64Cu-Labeled l-histidine

Excerpt

Copper (Cu) metal is not commonly available in the environment, but is an important micronutrient that is required for the activity of many mammalian intracellular enzymes (1). Presence of free Cu is toxic for the cell because it can exist in the oxidized (Cu(I)) or the reduced (Cu(II)) forms, and conversion of Cu(I) to Cu(II) under physiological conditions leads to the generation of reactive oxygen species that disrupt the normal cellular pathways. Therefore, mammals tend to maintain extremely low concentrations of the metal within tissues, which is achieved by transporting it out of the cells into the circulatory system and eventually into the bile for excretion through the hepatobiliary system (2). In the liver, the Cu transporter 1 helps in the passage of the metal into the hepatocytes, and the ATP7B gene product, a Cu-transporting polypeptide (for details, see the Related Resource Links section), is responsible for removing Cu from the liver cells for excretion into the bile. However, genetic mutations in ATP7B result in impaired excretion and intracellular utilization of the metal in mammals. This culminates in accumulation of toxic amounts of Cu in various organs, particularly the liver and the brain, and leads to the development of Wilson disease (WD) in humans (3).
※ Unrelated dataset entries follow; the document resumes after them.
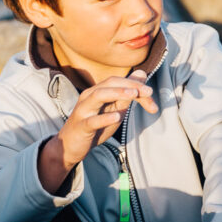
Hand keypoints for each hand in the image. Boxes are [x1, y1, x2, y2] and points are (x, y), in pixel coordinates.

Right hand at [38, 70, 157, 193]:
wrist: (70, 146)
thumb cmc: (94, 127)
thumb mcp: (113, 110)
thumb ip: (126, 94)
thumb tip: (142, 75)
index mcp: (97, 91)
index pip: (118, 81)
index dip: (136, 85)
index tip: (151, 94)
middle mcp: (89, 97)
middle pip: (109, 83)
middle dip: (129, 85)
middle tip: (148, 91)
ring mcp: (83, 110)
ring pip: (98, 96)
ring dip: (117, 93)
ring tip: (133, 95)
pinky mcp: (81, 126)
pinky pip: (92, 120)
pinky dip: (105, 118)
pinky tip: (117, 117)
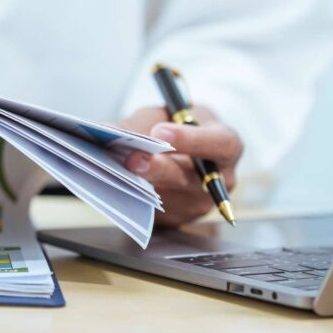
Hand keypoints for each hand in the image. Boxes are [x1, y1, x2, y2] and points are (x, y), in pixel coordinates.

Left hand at [118, 106, 242, 227]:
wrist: (181, 149)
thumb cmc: (175, 126)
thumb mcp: (163, 115)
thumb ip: (141, 123)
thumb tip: (106, 129)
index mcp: (226, 144)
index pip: (219, 144)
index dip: (190, 140)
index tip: (160, 131)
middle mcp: (220, 178)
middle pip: (190, 178)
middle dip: (158, 169)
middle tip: (132, 160)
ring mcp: (201, 202)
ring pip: (170, 198)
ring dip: (141, 186)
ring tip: (114, 170)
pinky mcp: (180, 217)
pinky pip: (157, 211)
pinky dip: (134, 197)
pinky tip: (116, 185)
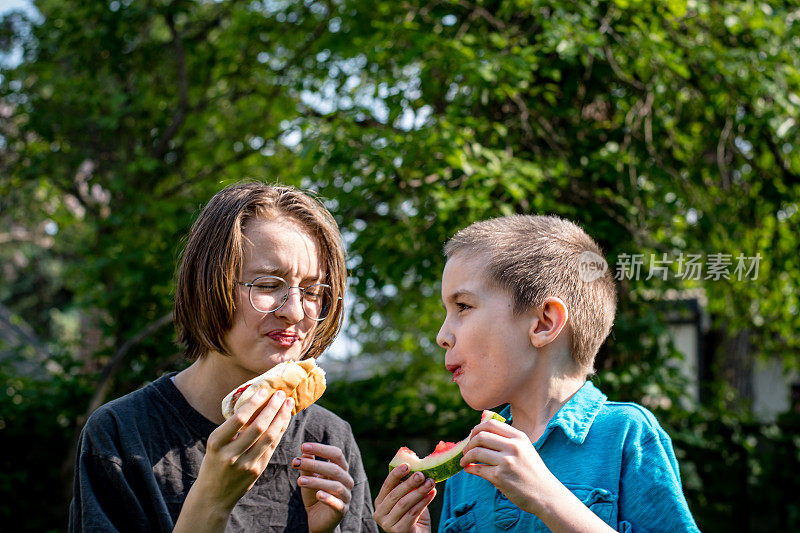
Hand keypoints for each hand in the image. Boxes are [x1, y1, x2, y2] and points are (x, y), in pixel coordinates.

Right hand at [179, 388, 293, 524]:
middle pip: (258, 427)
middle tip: (281, 393)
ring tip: (288, 403)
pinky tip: (285, 419)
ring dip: (281, 418)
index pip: (239, 419)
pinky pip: (272, 446)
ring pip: (269, 437)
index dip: (254, 403)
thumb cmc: (214, 462)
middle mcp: (231, 454)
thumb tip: (256, 401)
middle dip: (272, 408)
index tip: (264, 390)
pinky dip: (280, 430)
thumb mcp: (216, 444)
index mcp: (216, 443)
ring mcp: (246, 464)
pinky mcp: (257, 470)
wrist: (213, 496)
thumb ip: (232, 428)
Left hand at [293, 442, 353, 532]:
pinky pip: (337, 504)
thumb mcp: (309, 479)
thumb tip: (305, 453)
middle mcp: (346, 481)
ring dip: (316, 482)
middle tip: (296, 463)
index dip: (321, 449)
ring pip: (335, 486)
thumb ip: (308, 467)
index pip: (336, 454)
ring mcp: (346, 496)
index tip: (303, 446)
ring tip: (299, 481)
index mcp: (341, 469)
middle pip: (335, 469)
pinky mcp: (341, 510)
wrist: (318, 519)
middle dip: (314, 464)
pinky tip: (318, 495)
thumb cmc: (315, 494)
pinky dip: (328, 498)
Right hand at [373, 464, 435, 532]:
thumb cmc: (413, 515)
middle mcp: (380, 514)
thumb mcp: (408, 498)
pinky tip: (432, 494)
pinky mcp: (398, 532)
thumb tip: (416, 465)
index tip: (407, 465)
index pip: (386, 486)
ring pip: (404, 504)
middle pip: (395, 495)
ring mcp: (387, 524)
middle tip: (422, 475)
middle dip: (409, 483)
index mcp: (380, 502)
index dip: (395, 475)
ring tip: (430, 483)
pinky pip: (412, 514)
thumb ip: (408, 486)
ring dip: (419, 492)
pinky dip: (423, 502)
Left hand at [460, 418, 550, 514]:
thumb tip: (481, 423)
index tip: (472, 436)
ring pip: (476, 452)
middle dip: (469, 443)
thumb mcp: (525, 449)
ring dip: (466, 457)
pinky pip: (478, 469)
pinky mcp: (499, 477)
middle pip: (481, 436)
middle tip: (465, 450)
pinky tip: (468, 469)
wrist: (545, 495)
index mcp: (519, 437)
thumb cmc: (532, 471)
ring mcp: (506, 462)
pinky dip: (469, 468)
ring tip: (464, 461)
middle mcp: (513, 446)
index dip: (477, 429)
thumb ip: (506, 437)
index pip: (491, 424)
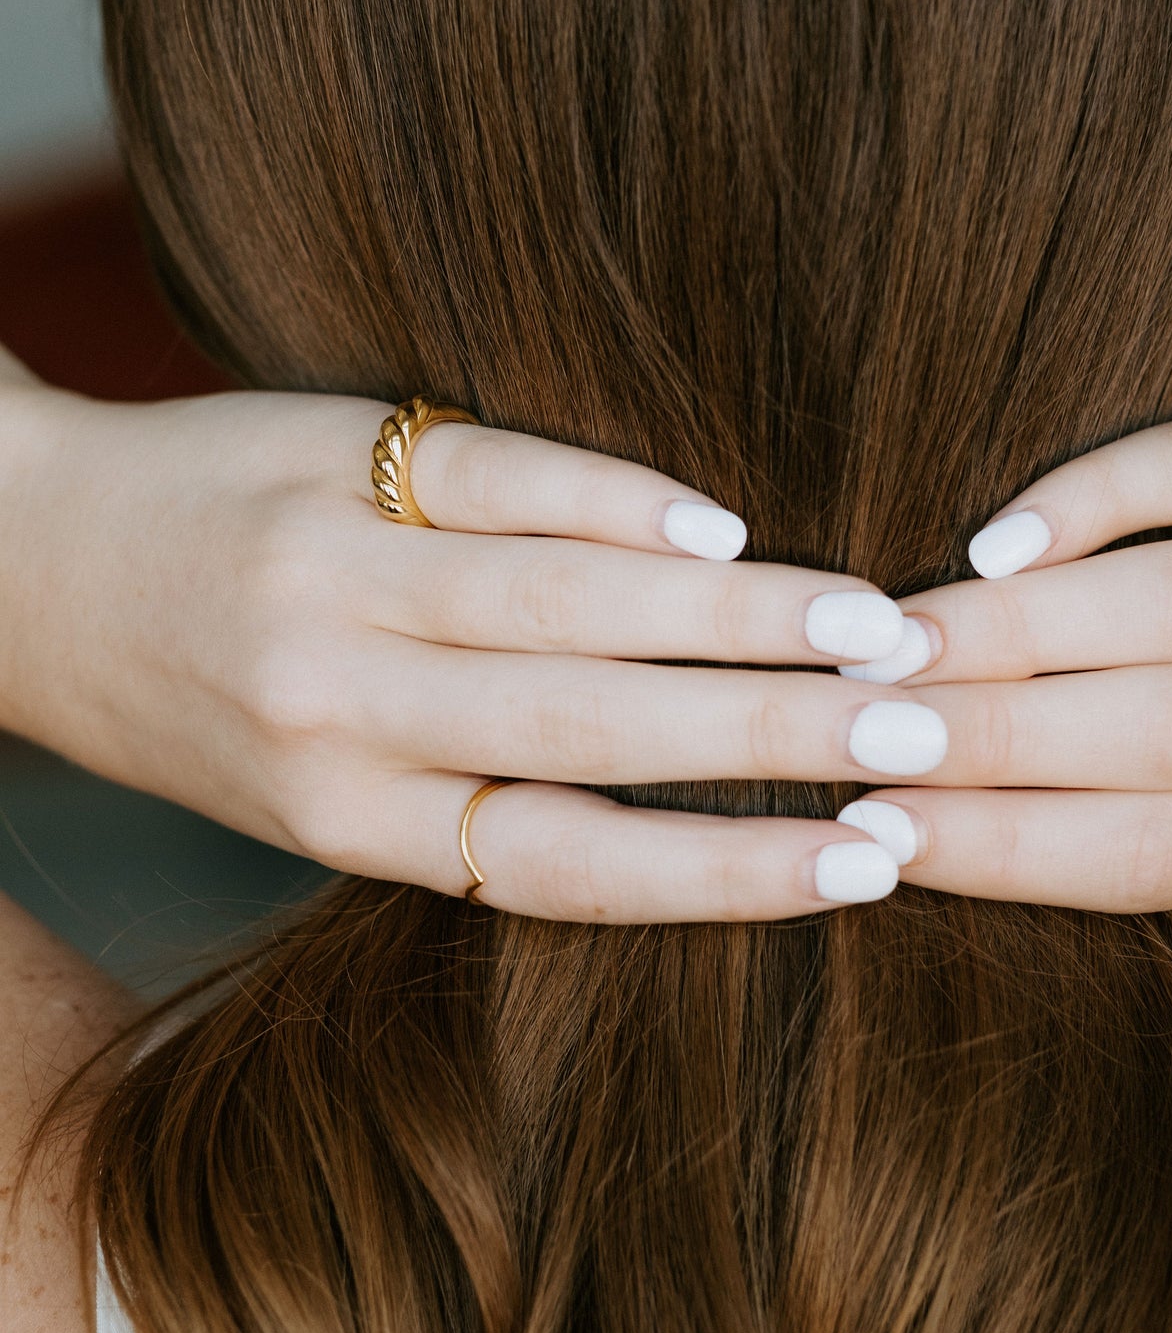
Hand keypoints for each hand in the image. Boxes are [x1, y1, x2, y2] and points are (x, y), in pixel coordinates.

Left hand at [0, 381, 967, 921]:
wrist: (30, 564)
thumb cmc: (200, 699)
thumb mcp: (317, 788)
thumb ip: (470, 791)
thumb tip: (692, 799)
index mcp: (352, 820)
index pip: (571, 863)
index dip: (729, 872)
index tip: (869, 865)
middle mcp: (342, 715)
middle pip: (592, 735)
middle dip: (772, 739)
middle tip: (922, 730)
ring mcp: (335, 578)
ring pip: (562, 606)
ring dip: (733, 618)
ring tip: (869, 622)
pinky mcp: (334, 460)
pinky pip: (493, 478)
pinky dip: (614, 501)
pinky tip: (720, 527)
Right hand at [834, 398, 1171, 910]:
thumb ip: (1085, 809)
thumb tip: (887, 839)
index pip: (1161, 854)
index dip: (1011, 848)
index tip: (877, 831)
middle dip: (1000, 738)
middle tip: (864, 728)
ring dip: (1021, 630)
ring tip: (897, 644)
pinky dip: (1087, 507)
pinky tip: (992, 545)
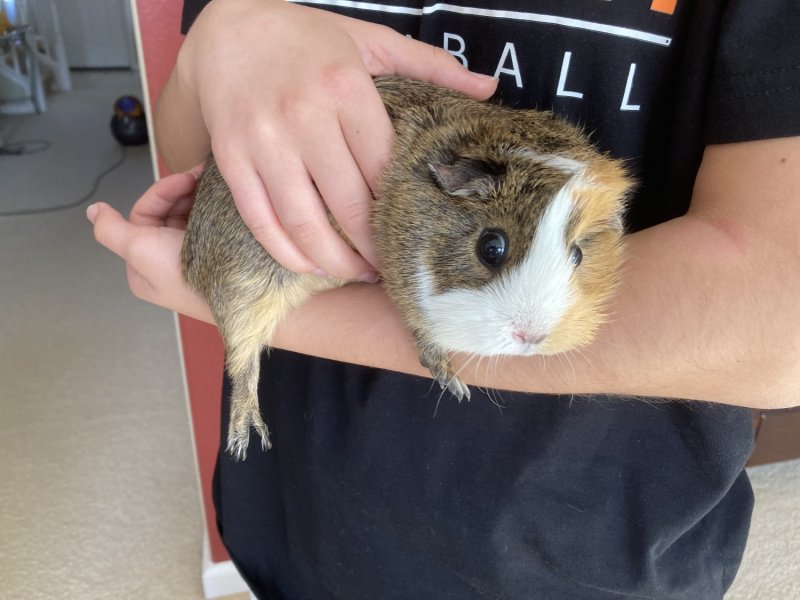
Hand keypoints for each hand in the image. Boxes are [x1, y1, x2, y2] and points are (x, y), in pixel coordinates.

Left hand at [88, 167, 214, 323]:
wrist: (240, 297)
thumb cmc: (186, 277)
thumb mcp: (139, 250)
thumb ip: (111, 229)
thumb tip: (93, 210)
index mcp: (144, 266)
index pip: (145, 215)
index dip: (162, 193)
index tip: (186, 179)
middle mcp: (167, 263)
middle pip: (168, 214)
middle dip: (183, 193)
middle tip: (203, 178)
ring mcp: (195, 261)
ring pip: (191, 218)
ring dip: (201, 199)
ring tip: (217, 185)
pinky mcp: (219, 258)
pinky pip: (213, 227)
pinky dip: (216, 211)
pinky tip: (225, 201)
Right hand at [165, 0, 496, 279]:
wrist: (228, 24)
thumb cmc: (306, 38)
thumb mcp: (371, 39)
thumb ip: (429, 65)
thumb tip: (488, 89)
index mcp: (346, 88)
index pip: (384, 169)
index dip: (401, 211)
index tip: (415, 235)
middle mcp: (304, 116)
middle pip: (348, 206)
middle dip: (374, 249)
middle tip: (391, 268)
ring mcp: (263, 141)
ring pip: (303, 223)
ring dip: (334, 262)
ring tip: (357, 273)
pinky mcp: (232, 159)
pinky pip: (261, 222)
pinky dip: (288, 253)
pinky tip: (311, 265)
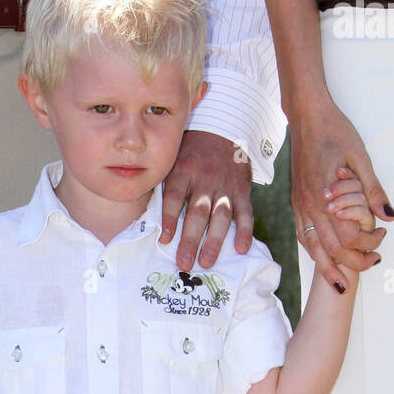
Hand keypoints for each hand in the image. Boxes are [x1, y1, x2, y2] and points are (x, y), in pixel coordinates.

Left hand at [161, 129, 253, 270]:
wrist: (222, 128)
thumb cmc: (190, 152)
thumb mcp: (173, 160)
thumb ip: (165, 186)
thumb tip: (148, 220)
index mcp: (183, 171)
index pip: (174, 197)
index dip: (169, 219)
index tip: (165, 241)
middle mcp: (204, 179)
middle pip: (197, 213)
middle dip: (190, 240)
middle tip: (184, 264)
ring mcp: (225, 186)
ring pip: (220, 216)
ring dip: (214, 241)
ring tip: (207, 262)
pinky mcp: (241, 190)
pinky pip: (245, 212)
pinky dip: (245, 231)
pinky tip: (241, 248)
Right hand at [288, 97, 392, 288]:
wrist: (307, 115)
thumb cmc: (336, 131)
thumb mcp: (361, 157)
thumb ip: (373, 190)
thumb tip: (390, 216)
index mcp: (326, 197)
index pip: (348, 237)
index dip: (367, 244)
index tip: (382, 239)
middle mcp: (310, 206)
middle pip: (330, 250)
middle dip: (351, 264)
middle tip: (372, 264)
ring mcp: (300, 205)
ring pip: (313, 249)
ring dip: (329, 268)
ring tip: (342, 282)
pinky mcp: (296, 202)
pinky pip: (303, 236)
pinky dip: (314, 252)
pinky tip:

Although treatment is available for the therapy of WD, it is challenging to diagnose the disease because there are many variations in the symptoms of this condition (2, 3). Currently WD is diagnosed only after a liver biopsy; the Cu content of the hepatic tissues can be best determined with atomic force spectroscopy, a technique that is not commonly available in the clinic (4). The unsuccessful use of ⁶⁴Cu for the diagnosis of WD has been attributed to the wide distribution of the element in the body and to the constant release and reuptake of the metal by different organs in the body (4). Bahde et al. hypothesized that, because the Cu excretion process is ATP7B-dependent, the use of ⁶⁴Cu complexed with histidine ([⁶⁴Cu]-His) was probably suitable for the diagnosis of WD because it was shown that [⁶⁴Cu]-His can be utilized to determine the ⁶⁴Cu biliary excretion capacity in animals (4). The biodistribution of [⁶⁴Cu]-His was investigated in Long-Evans cinnamon (LEC) rats, which have a mutated ATP7B and show a very high accumulation of Cu in the liver, and this biodistribution was compared with the biodistribution in Long-Evans agouti (LEA) rats that have a normally functioning ATP7B. In addition, dynamic positron emission tomography (PET) imaging was performed on the animals to visualize the excretion of ⁶⁴Cu from the liver of these animals.